We thus see that bonding--and consequently higher order ``chemical'' properties--in such a model will not be pre-conceived or pre-programmed in any substantial way at the agent level, but rather emerge in a highly dynamic way. Already in this toy model we may observe a significant variety of macromolecular configurations and behaviour. The richness of the phenomenology of the model would, of course, be enhanced by introducing different classes of particles with different fields; this might then be a viable way to introduce novelty on an ongoing basis, through the creation of new types of macromolecules.

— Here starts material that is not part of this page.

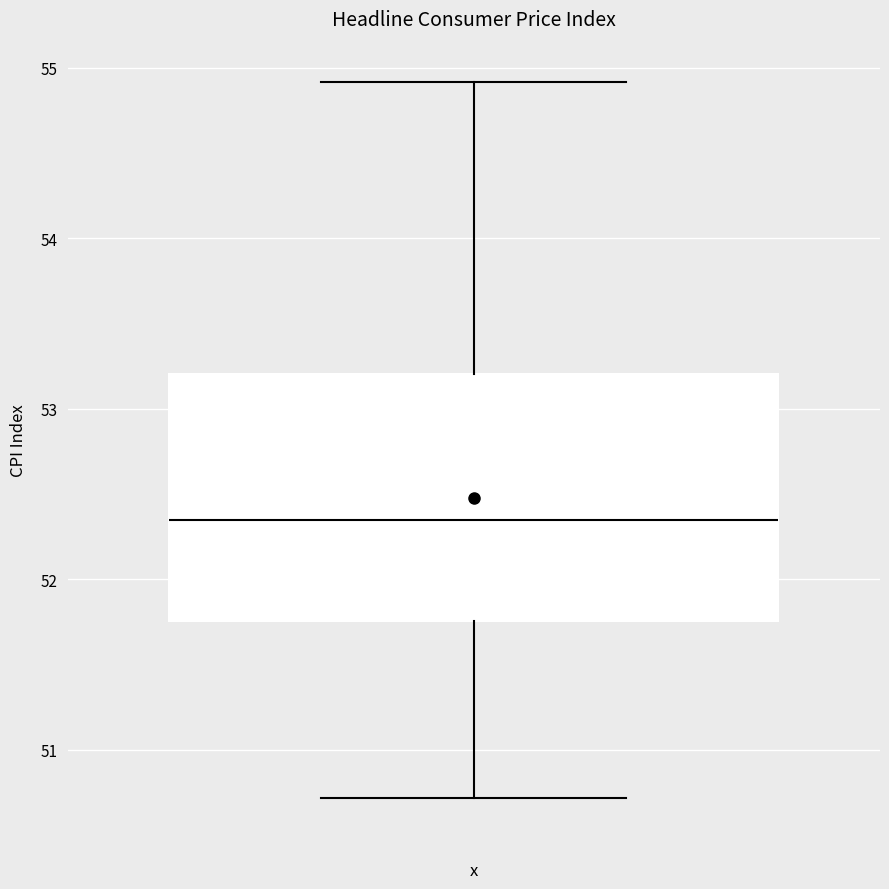

Transcribe this box plot: give where the median line is, the range the box spans, and where the two whiskers end, as read against the y-axis. The values are not printed on the chart, so give them approximately, as read against the axis.

median 52.3, box 51.8 to 53.2, whiskers 50.7 to 54.9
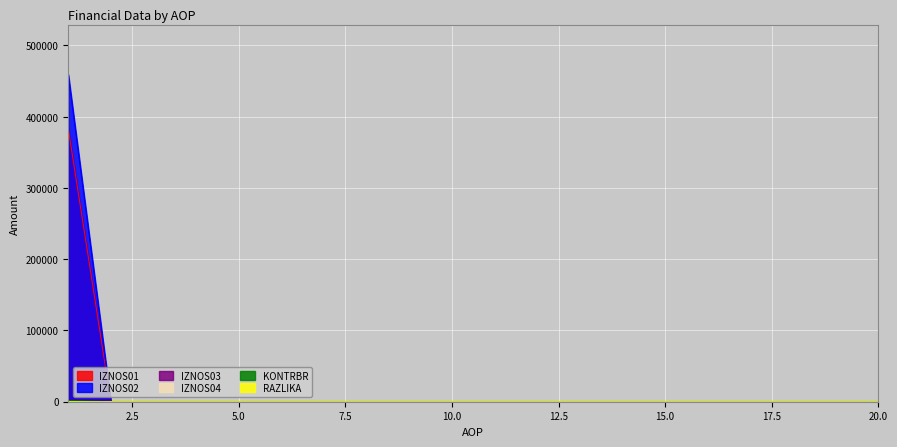

What is the greatest value displayed?

459185.6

In some respects, of course, the avenue suggested here is fundamentally close to that of Rasmussen et al. (2001); but it is also still different in its suggested degree of abstraction and in its purpose. We do not propose attempting to model any particular chemical species and the described toy-model explicitly renounces any realism; this shift of attention allows to explore the generative power of more generalised artificial chemistries, but still with emergent bond formation. The emphasis is thus mainly on methodological aspects: The question at this point is not how a specific phenomenon can be modelled, but more general, how ACs with high or even perpetual novelty creation might be constructed.

At this stage it is unclear whether these approaches will ever lead to a model which supports the perpetual creation of novelty (the toy model certainly would not), but the ansatz at least seems to merit investigation to show whether it is fruitful or not.